PROVIDED INFORMATION:
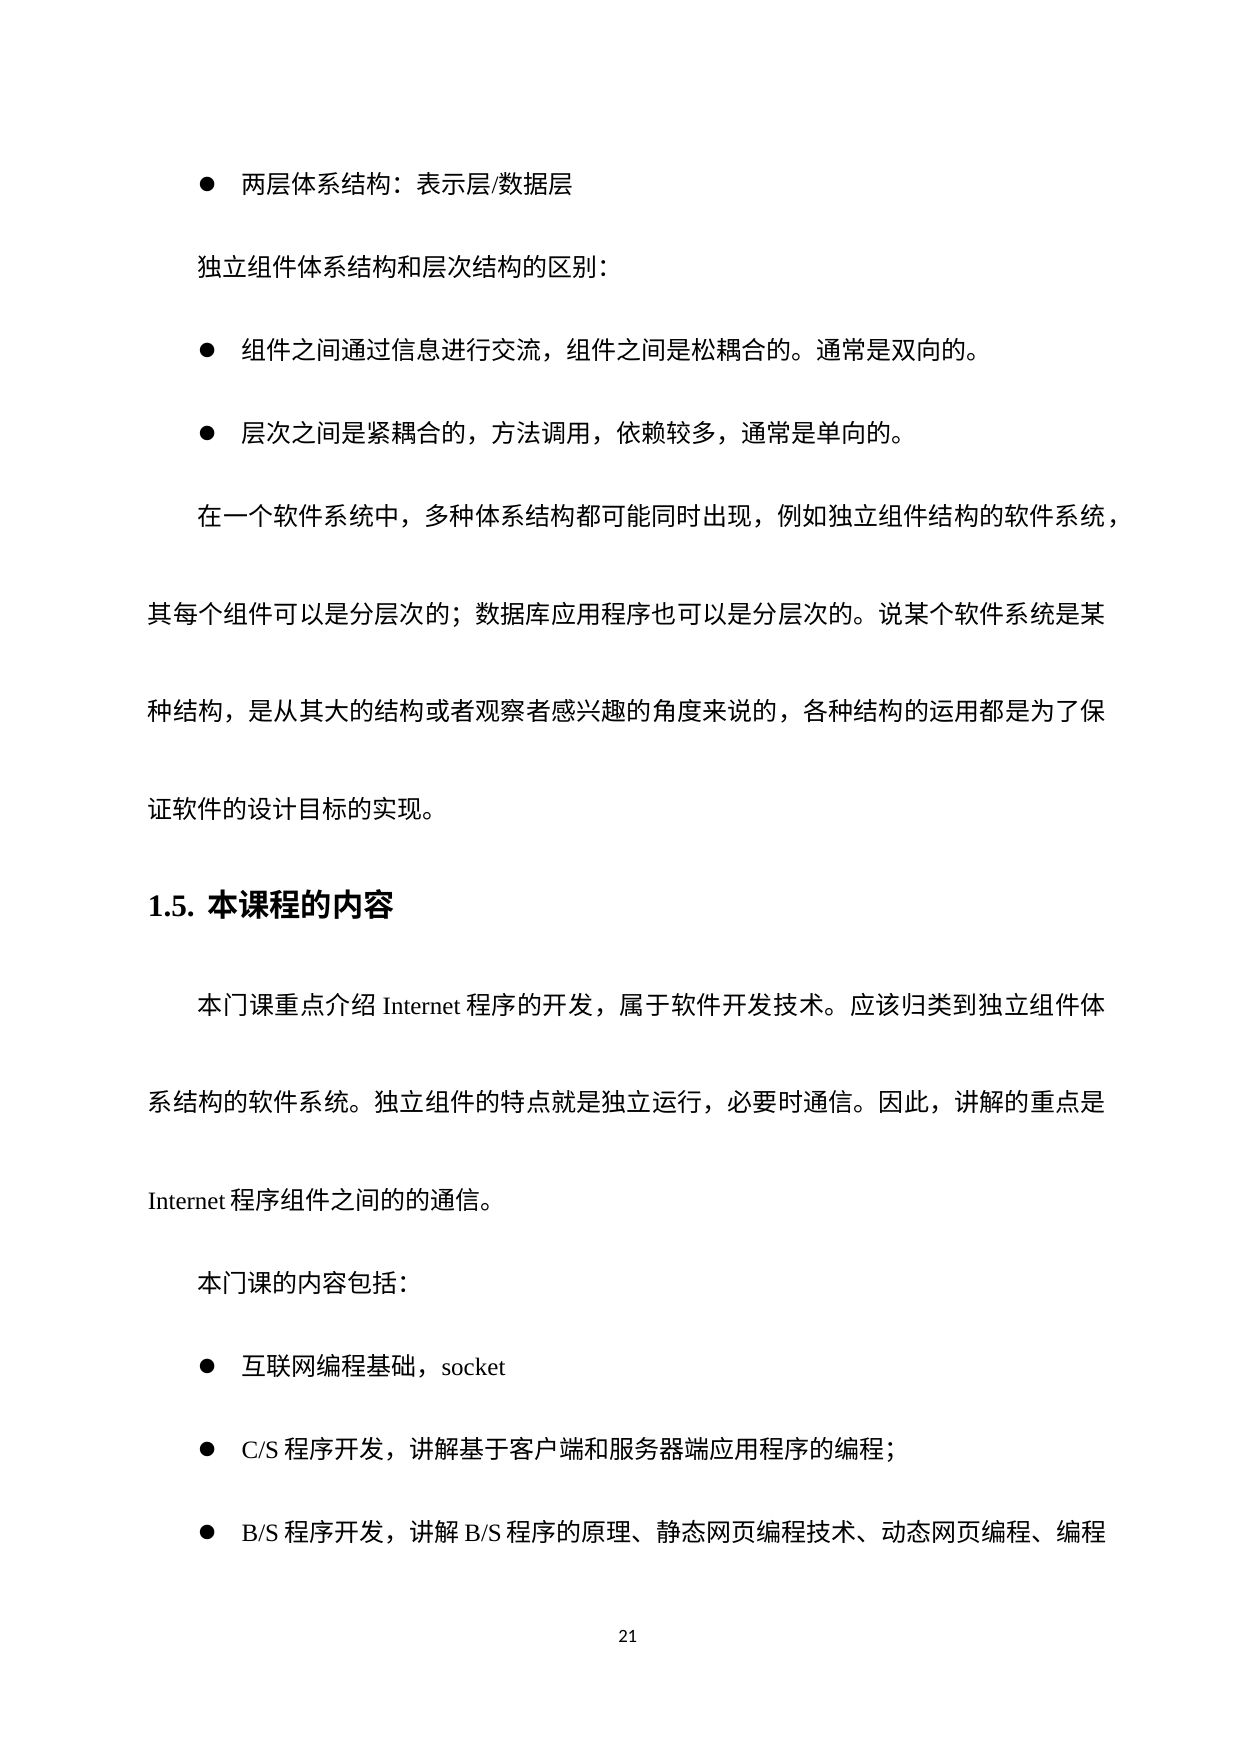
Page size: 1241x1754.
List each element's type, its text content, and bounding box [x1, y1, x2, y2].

--

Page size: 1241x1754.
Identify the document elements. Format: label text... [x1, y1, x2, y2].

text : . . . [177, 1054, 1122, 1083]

==

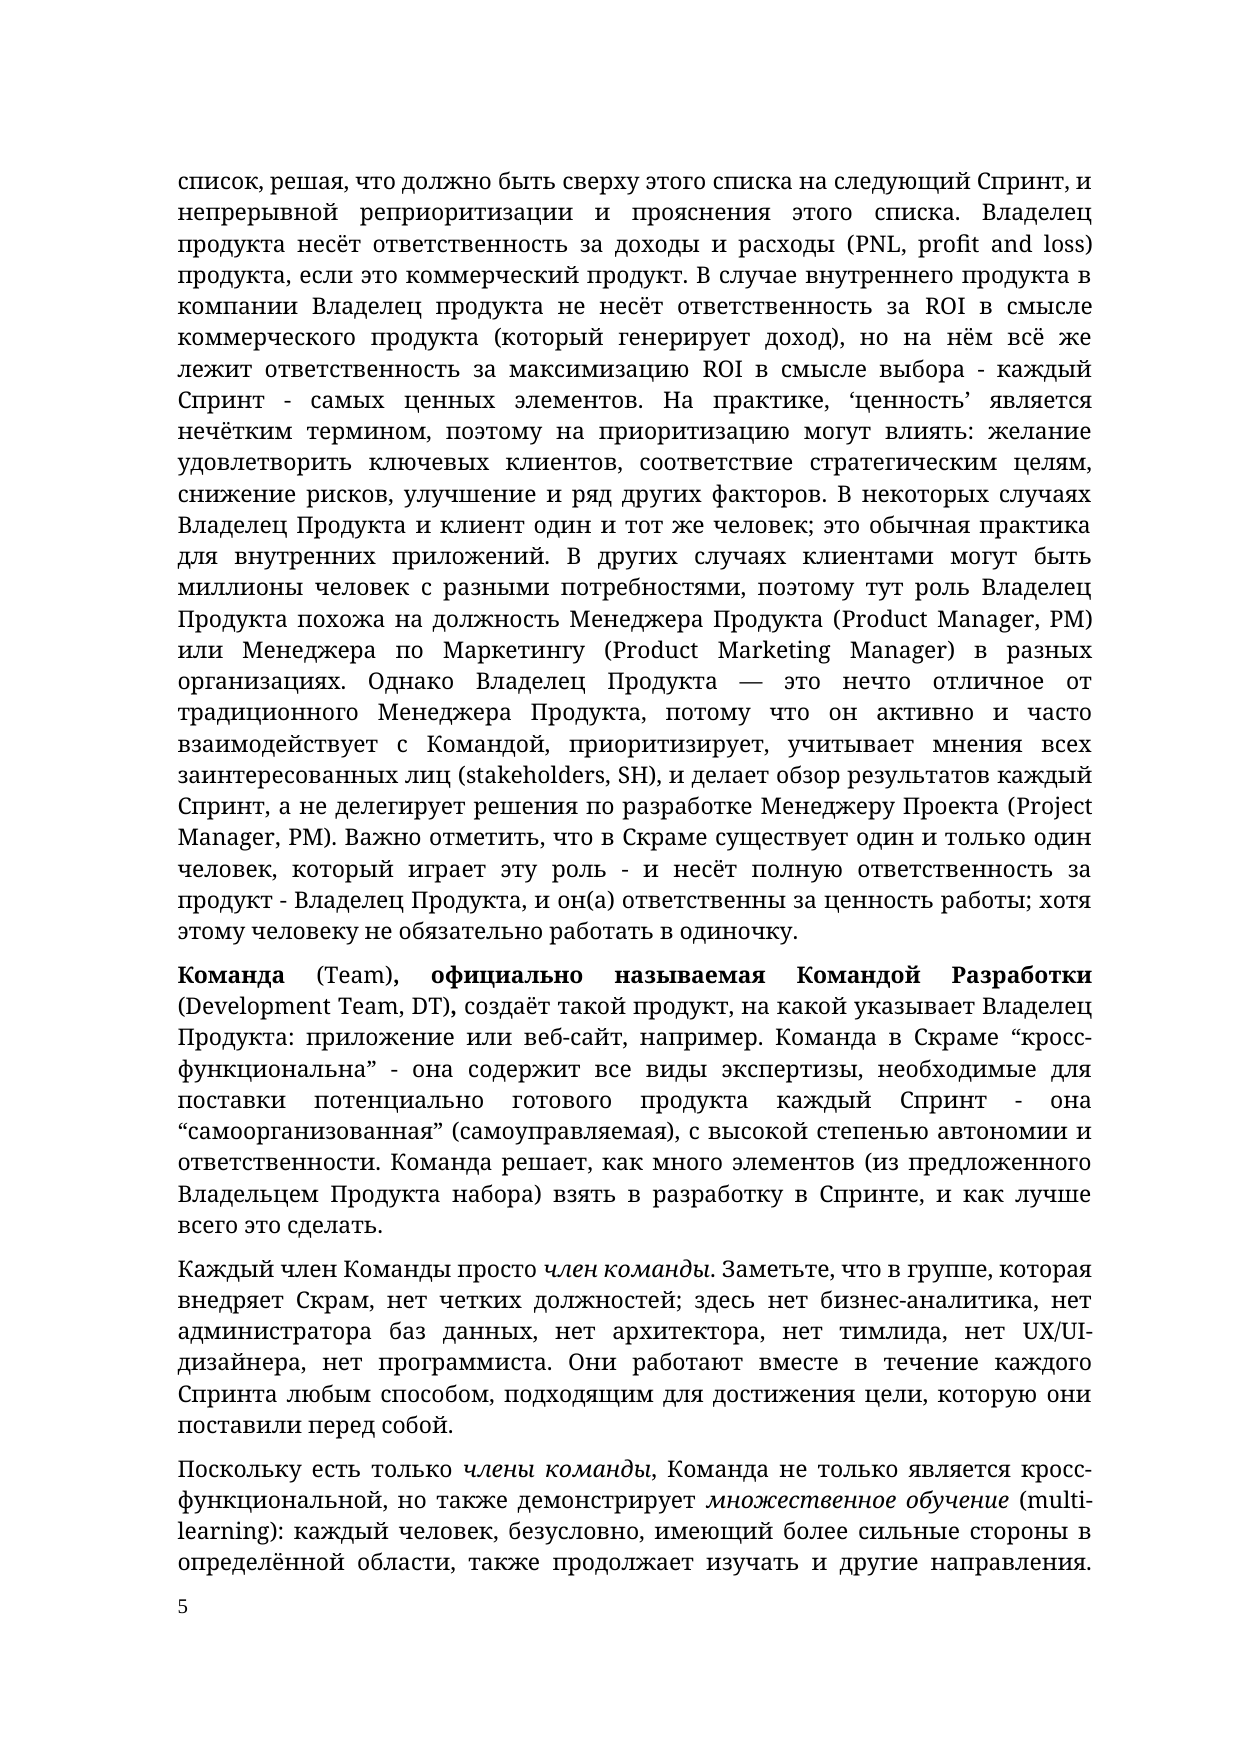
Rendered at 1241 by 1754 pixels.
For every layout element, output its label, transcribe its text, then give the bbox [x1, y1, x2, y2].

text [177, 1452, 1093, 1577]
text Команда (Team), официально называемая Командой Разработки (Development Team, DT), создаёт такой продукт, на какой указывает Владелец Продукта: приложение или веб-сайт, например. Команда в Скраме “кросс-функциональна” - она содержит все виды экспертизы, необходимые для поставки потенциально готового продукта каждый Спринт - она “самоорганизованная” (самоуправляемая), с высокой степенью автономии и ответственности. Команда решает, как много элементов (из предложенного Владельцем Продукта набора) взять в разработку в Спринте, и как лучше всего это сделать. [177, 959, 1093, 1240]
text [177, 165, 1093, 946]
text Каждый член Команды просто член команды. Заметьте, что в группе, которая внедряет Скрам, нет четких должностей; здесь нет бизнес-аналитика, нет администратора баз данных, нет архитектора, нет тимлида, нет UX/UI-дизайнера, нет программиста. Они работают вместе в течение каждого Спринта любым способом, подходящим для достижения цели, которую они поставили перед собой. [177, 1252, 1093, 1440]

ACTION ITEM: Take the lines above from the one containing "Rendered at 1241 by 1754 pixels." down to the one containing "For every layout", and transcribe them exactly, both ends included.

THE COMPLETED TASK:
Rendered at 1241 by 1754 pixels.
For every layout element, output its label, transcribe its text, then give the bbox [x1, y1, x2, y2].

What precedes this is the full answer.